The criminal has been caught. My run of luck has come to an end. In one week the police have nabbed me twice. The British Rail bastards caught me cheating on season tickets (but only because I was so angry at the ticket counter queues in Victoria station). And then the Park Police snatched me flying through some changing lights. A senior cop was showing a junior how to book an offender - he was flashing power - but it was such a tiny offence. The two of them even had their pads out before they'd stopped me. The junior was trying to be clever with questions and impress his senior. I felt like a machine that one man was showing another man how to operate. I acted bored, polite, humble, and even dictated a statement after they'd booked me, which they both wrote down in such neat handwriting like a couple of puppets. I occupied them for the best part of half an hour. What a thief I am.
•••••
__What is being asked__: In the passage about being caught by the police, what made the writer angry at Victoria station?

Data records:
•••••
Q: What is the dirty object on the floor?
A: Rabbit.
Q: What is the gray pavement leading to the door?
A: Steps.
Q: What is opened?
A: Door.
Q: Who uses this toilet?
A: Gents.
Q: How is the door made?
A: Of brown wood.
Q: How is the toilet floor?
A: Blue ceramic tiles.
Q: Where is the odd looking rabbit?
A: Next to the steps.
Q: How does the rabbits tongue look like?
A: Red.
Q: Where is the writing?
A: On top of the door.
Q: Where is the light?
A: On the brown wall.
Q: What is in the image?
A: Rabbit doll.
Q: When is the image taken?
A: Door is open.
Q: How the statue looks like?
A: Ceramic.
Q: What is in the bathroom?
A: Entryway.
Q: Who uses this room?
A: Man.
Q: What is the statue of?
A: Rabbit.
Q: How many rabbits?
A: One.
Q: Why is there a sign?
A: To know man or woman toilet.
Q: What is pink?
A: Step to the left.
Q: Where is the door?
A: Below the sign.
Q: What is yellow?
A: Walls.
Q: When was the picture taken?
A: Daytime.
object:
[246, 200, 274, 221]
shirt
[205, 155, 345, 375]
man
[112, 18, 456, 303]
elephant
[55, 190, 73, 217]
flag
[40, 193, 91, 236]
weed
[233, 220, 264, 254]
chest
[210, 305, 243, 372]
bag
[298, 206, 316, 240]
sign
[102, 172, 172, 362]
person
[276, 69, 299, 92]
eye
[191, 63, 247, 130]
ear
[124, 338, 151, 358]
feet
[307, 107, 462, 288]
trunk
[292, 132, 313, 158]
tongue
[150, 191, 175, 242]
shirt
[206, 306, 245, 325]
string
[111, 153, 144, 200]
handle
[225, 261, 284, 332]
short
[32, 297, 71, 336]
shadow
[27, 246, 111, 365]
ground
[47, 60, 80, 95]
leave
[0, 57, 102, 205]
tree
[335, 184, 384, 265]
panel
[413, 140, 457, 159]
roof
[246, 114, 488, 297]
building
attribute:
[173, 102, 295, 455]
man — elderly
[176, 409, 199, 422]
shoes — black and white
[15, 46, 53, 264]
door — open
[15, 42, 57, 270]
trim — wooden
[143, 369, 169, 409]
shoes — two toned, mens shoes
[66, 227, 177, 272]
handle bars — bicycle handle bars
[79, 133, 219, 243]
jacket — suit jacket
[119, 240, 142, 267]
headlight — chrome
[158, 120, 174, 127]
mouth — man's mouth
•••••
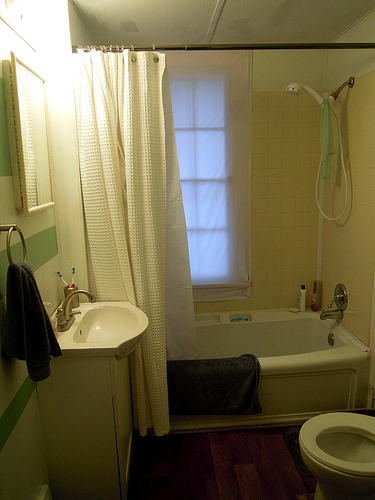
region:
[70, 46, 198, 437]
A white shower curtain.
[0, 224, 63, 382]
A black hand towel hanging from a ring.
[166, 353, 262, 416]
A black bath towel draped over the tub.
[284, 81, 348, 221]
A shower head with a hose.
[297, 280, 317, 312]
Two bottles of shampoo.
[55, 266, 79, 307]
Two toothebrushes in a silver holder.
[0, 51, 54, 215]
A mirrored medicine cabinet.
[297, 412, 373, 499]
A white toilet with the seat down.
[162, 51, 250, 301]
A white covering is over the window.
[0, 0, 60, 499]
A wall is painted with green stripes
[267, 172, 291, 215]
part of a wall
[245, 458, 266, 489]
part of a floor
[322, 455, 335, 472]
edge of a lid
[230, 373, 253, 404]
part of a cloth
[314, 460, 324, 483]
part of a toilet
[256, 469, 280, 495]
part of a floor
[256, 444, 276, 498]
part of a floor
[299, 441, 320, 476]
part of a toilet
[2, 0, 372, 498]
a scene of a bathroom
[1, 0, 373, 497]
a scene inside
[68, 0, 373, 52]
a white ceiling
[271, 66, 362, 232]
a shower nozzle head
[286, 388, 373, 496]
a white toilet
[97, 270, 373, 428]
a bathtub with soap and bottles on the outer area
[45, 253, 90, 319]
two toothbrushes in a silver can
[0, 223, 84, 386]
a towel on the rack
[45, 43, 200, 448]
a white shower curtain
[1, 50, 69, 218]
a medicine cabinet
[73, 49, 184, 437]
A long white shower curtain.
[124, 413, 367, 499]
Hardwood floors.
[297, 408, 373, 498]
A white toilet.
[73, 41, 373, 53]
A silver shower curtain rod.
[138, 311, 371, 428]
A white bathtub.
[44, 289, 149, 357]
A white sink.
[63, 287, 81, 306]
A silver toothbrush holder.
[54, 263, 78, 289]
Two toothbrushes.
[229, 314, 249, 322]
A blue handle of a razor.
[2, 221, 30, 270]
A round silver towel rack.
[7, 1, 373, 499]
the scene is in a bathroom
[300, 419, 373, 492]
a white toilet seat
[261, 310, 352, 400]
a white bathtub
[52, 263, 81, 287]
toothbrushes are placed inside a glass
•••••
__Answer__: The ticket counter queues.